In some ways, it’s tough to believe that General Mills (NYSE:GIS) isn’t printing money at the same rate that it’s raising cereal prices. In last week’s fourth-quarter earnings report, General Mills reported a 13.4% increase in net sales, with pricing and product mix contributing 8 points toward revenue growth. I guess people aren’t quite ready to move to generic Cheerios yet, no matter what the economy looks like.

Not all is rosy in the land of food, though, Yes, General Mills plans to increase prices more than it already has, but its profit did drop by 17.4% last quarter on a 22.6% jump in cost of goods sold (imagine how much worse it can get as corn prices grow and grow). And situations like this are the prevailing story across the food-producing industry right now, with higher food pricing leading to minimal, if any, gain in profits. ConAgra (NYSE:CAG), for example, grew fourth-quarter revenue by 15.5% on continued pricing power, but that still was only good enough to buy a 1.3% bump in operating profits with a 19.6% increase in cost of goods sold (COGS). However, ConAgra does foresee enough growth in the future for a planned $900 million stock buyback in the first half of 2009.

So, the foodies aren’t going under, but they are struggling to keep up with rising commodity costs. How do they plan to satisfy their hunger for higher profits? International growth looks to be the answer.

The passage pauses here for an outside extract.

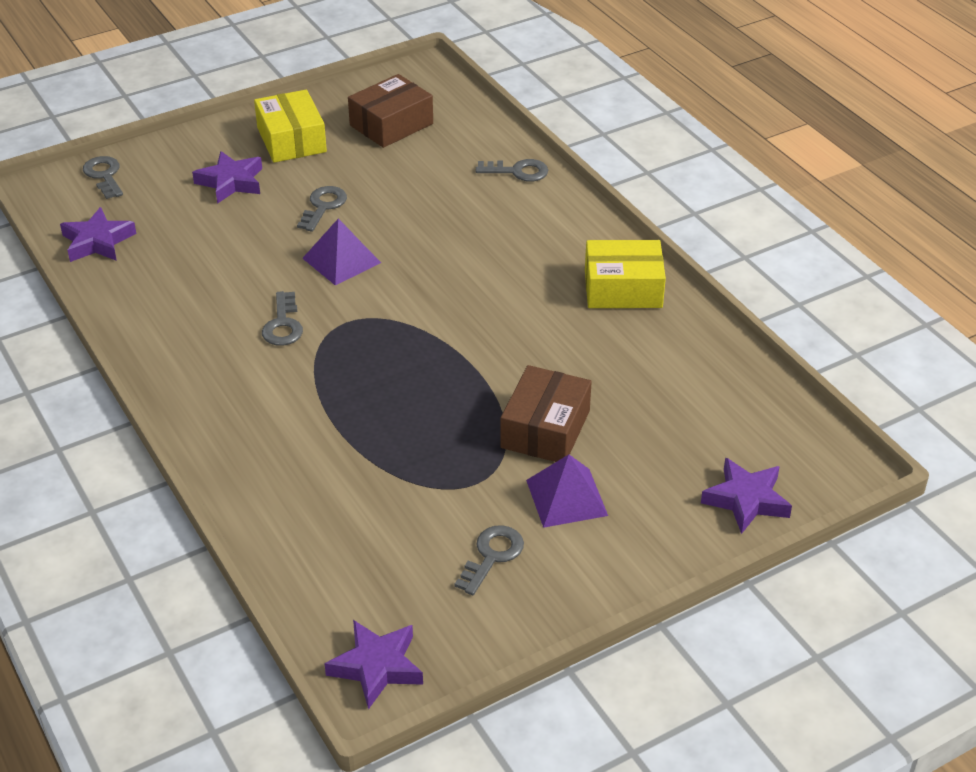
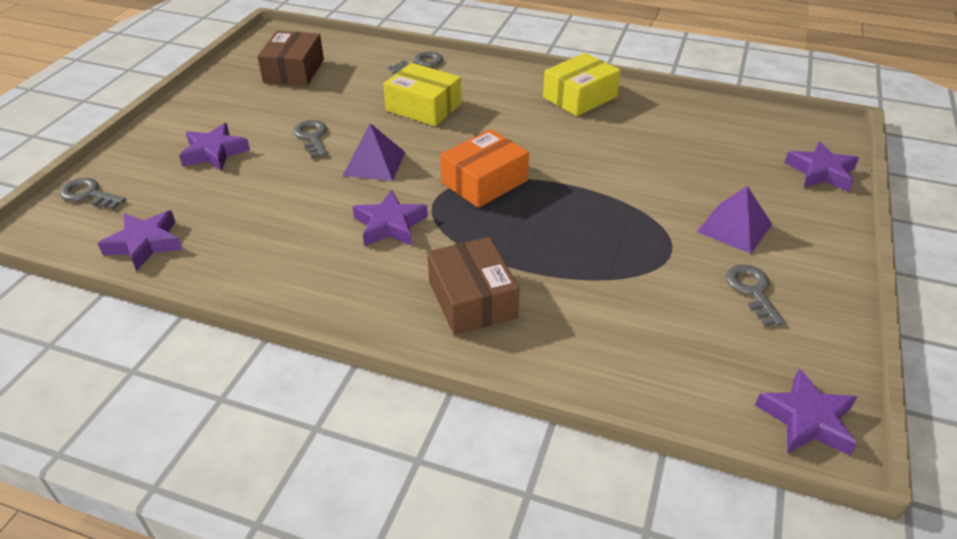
camera: 40 degrees left, 0 degrees up
(283, 325) = (390, 225): grey key -> purple star
(291, 140) = (228, 107): yellow box -> yellow box (423, 107)
(409, 328) = (484, 182): none -> orange box
(545, 429) = (659, 195): brown box -> brown box (472, 299)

Stocking up on global goodies
Kellogg (NYSE:K), for one, is looking toward China for some sweet treats, purchasing most of the assets of Chinese cookie and cracker producer Zhenghang (aka Navigable) Foods. Tyson (NYSE:TSN), meanwhile, has decided to expand operations in India, purchasing a 51% stake in India’s Godrej Foods Ltd, which specializes in fresh chicken, chicken patties, and chicken nuggets (who knew chicken nuggets were an international delicacy?).

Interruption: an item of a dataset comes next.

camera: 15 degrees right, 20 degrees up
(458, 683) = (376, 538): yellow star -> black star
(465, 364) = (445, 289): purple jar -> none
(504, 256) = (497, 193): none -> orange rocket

American food producers aren’t the only ones with an international shopping list. Del Monte Foods (NYSE:DLM) has found a South Korean buyer for Charlie the Tuna and StarKist tuna, while pork producer Smithfield Foods (NYSE:SFD) saw almost 5% of its stock purchased by the COFCO Group, China’s largest food importer and exporter. Both Del Monte and Smithfield Foods are lingering at 52-week lows in the difficult economic environment. Smithfield Foods has been hit especially hard by skyrocketing feed prices and lower live-hog prices. Fourth-quarter Smithfield Foods sales increased by 20% but were accompanied by a 26.6% increase in COGS. The company cited the growth in ethanol production (and increase in feed costs) as drivers for continued margin losses.

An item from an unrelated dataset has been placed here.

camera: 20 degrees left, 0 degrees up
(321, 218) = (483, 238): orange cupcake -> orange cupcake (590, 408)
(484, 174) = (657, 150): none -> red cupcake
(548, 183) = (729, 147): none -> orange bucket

While things are lukewarm for Smithfield Foods and others, Campbell Soup (NYSE:CPB) is heating up. The company has just acquired the upscale Wolfgang Puck soup business and has updated profit guidance to be at the top end of its estimates, nearing 7% growth for the year, along with plans for a $1.2 billion stock repurchase. Campbell Soup plans to not only target international growth, but also introduce new domestic products such as Campbell’s V8 soups. Campbell is also playing up how soup is a relative bargain in today’s market compared to rising prices for eggs and milk. Since soup is such a staple (not to mention a cheap dinner), Campbell is certainly an interesting foodie play in a struggling economy.

Will desperate times call for generic food?
It’s definitely a mixed bag right now for the foodies. With no end in sight for rising commodity costs, food producers must continue to look for new growth markets. Whether the growth comes internationally or domestically, these companies will continue to balance major cost jumps with revenue expansion. The bigger question is whether companies such as General Mills and ConAgra will continue to wield pricing power. Times aren’t so bad that folks are going to the generic Wheaties right now, but you have to wonder whether that time will come.